SortList

Problem

https://leetcode.com/problems/sort-list/

Given the head of a linked list, return the list after sorting it in ascending order.

Example 1:

Input: head = [4,2,1,3]
Output: [1,2,3,4]

Example 2:

Input: head = [-1,5,3,4,0]
Output: [-1,0,3,4,5]

Example 3:

Input: head = []
Output: []

Constraints:

• The number of nodes in the list is in the range [0, 5 * 10:sup:`4`].

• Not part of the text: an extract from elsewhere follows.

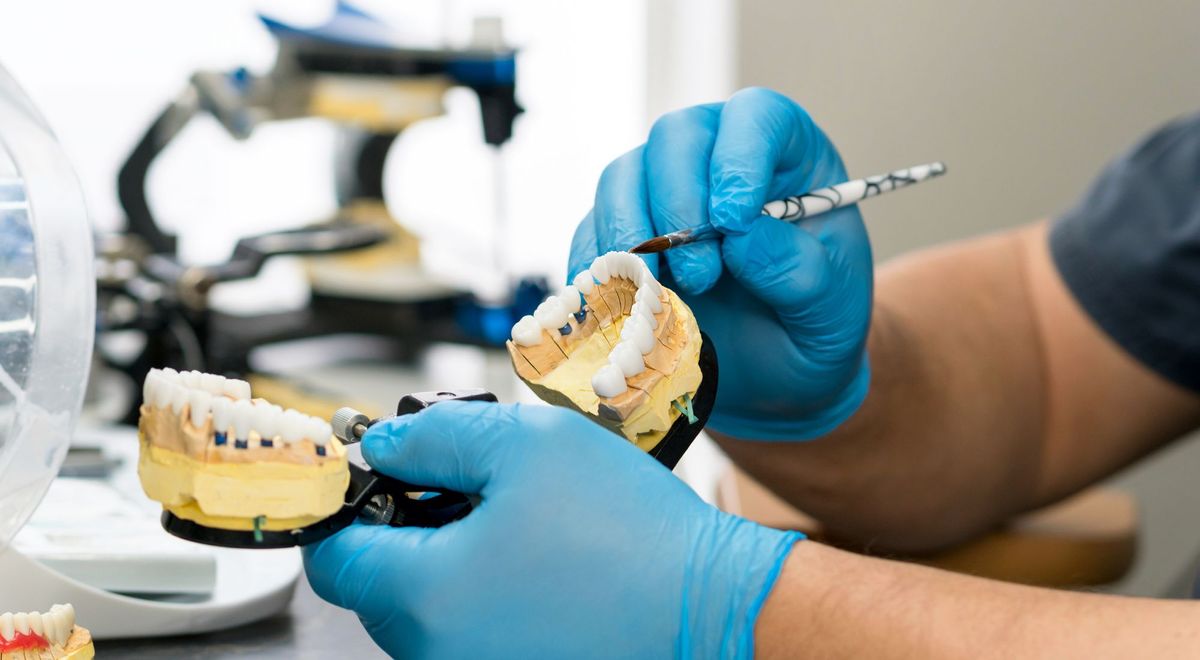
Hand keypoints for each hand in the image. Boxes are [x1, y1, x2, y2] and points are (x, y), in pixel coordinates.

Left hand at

• -10:sup:`5`<= Node.val <= 10:sup:`5`

Follow up: Can you sort the linked list in O(n logn) time and O(1) memory (i.e. constant space)?

Solution

Use merge sort.

Pattern

Linked List, Two Pointers, Divide and Conquer, Sorting, Merge Sort

Code

from __future__ import annotations

from typing import List, Tuple


class ListNode:
    """Node in a linked list.
    """

    def __init__(self, val: int, next: ListNode | None = None):
        self.val = val
        self.next = next

    def __str__(self) -> str:
        return str(self.val) + (' -> ' + str(self.next) if self.next is not None else '')

    @classmethod
    def from_list(cls, list: List[int]) -> ListNode | None:
        head = None
        for el in list:
            if head is None:
                head = ListNode(el)
                node = head
            else:
                node.next = ListNode(el)
                node = node.next
        return head


def sortList(head: ListNode | None) -> ListNode | None:
    """Sort linked list.
    """
    node = head
    length = 0
    while node is not None:
        node = node.next
        length += 1

    return sort_list(head, length)


def sort_list(head: ListNode | None, length: int):
    """Sort a linked list of length ``length`` with merge sort.
    """
    if length <= 1:
        return head

    node = head
    midpoint = length // 2
    for i in range(midpoint - 1):
        node = node.next
    next_node = node.next
    node.next = None

    left_head = sort_list(head, midpoint)
    right_head = sort_list(next_node, length - midpoint)

    new_head = None
    prev_node = None

    while left_head is not None or right_head is not None:
        node, left_head, right_head = minimum(left_head, right_head)
        if new_head is None:
            new_head = node
        elif prev_node is not None:
            prev_node.next = node
        prev_node = node
        node = node.next

    return new_head


def minimum(list1: ListNode | None, list2: ListNode | None) -> Tuple[ListNode | None]:
    """Return the minimum node of ``list1`` and ``list2`` and advances the that
    pointer.
    """
    if list1 is None and list2 is None:
        return None, None, None
    elif list1 is None:
        return list2, None, None
    elif list2 is None:
        return list1, None, None
    elif list1.val < list2.val:
        return list1, list1.next, list2
    else:
        return list2, list1, list2.next

Test

>>> from SortList import ListNode, sortList
>>> head = ListNode.from_list([4, 2, 1, 3])
>>> head = sortList(head)
>>> print(head)
1 -> 2 -> 3 -> 4
>>> head = ListNode.from_list([-1, 5, 3, 4, 0])
>>> head = sortList(head)
>>> print(head)
-1 -> 0 -> 3 -> 4 -> 5

class SortList.ListNode(val: int, next: ListNode | None = None)

Bases: object

Node in a linked list.

classmethod from_list(list: List[int]) → ListNode | None

SortList.minimum(list1: ListNode | None, list2: ListNode | None) → Tuple[ListNode | None]

Return the minimum node of list1 and list2 and advances the that pointer.

SortList.sortList(head: ListNode | None) → ListNode | None

Sort linked list.

SortList.sort_list(head: ListNode | None, length: int)

Sort a linked list of length length with merge sort.